No. All processing happens entirely in your browser using the Canvas and FileReader APIs. The image data never leaves your device. No network request is made during or after the upload. You can confirm this by checking your browser's DevTools network tab while using the tool.
Images with clear, distinct color regions work best: illustrations, flat-design artwork, product photos against solid backgrounds, and brand photography with strong color blocks. Complex textured photographs and images with many gradients tend to return averaged, muted tones rather than saturated accent colors. Cropping the image to the area of interest before uploading improves results.
Upload your image and the tool returns each dominant color with its RGB value alongside the HEX and HSL. Click the RGB value to copy it directly.

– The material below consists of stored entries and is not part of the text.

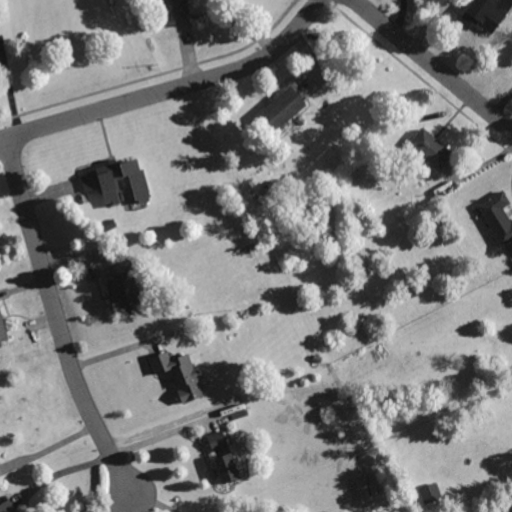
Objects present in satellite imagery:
building: (176, 8)
building: (178, 8)
building: (483, 13)
building: (484, 15)
road: (431, 66)
road: (171, 90)
building: (277, 109)
building: (279, 110)
building: (426, 147)
building: (429, 148)
building: (111, 180)
building: (116, 182)
building: (497, 216)
building: (495, 217)
building: (108, 225)
building: (114, 286)
building: (120, 287)
road: (56, 313)
building: (2, 331)
building: (1, 333)
building: (382, 350)
building: (317, 357)
building: (180, 372)
building: (176, 375)
road: (49, 450)
building: (222, 456)
building: (218, 458)
road: (61, 473)
building: (359, 487)
building: (430, 492)
building: (427, 493)
building: (381, 497)
building: (6, 506)
building: (5, 507)
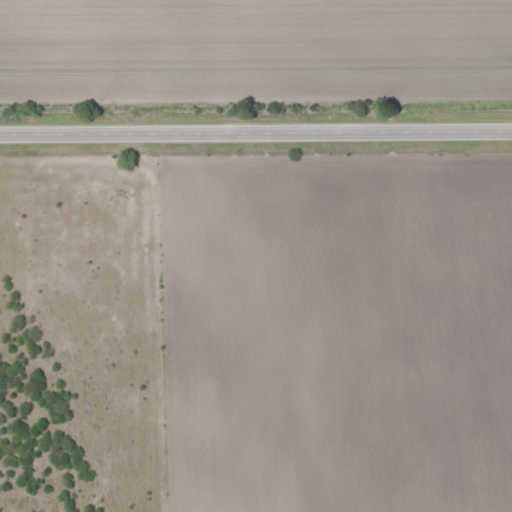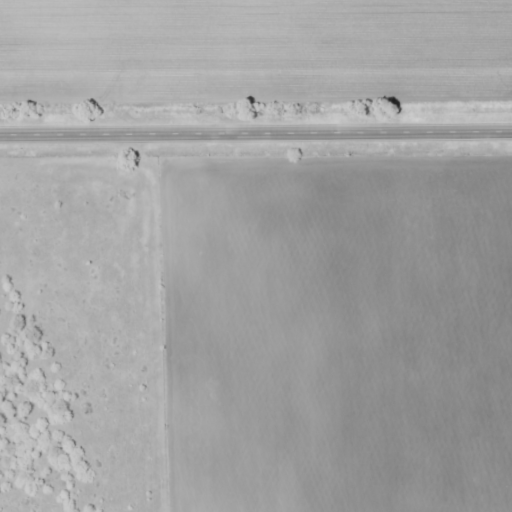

If you need to convert between formats, the color format converter tool accepts HEX input and outputs RGB, RGBA, HSL, HSLA, and OKLCH.
Yes. The extracted colors form a palette directly. For a theory-based expansion, take the most prominent extracted HEX and enter it into the color scheme generator to produce complementary, analogous, or triadic color schemes. Or use the color palette generator to build a 5-color harmony palette from the same base. Both tools accept any HEX code as input.
Copy any extracted HEX code and paste it into the color name finder tool. It matches your HEX to the nearest of the 140 CSS named colors using Delta-E perceptual distance, showing the name and your original color side by side so you can judge how close the match is.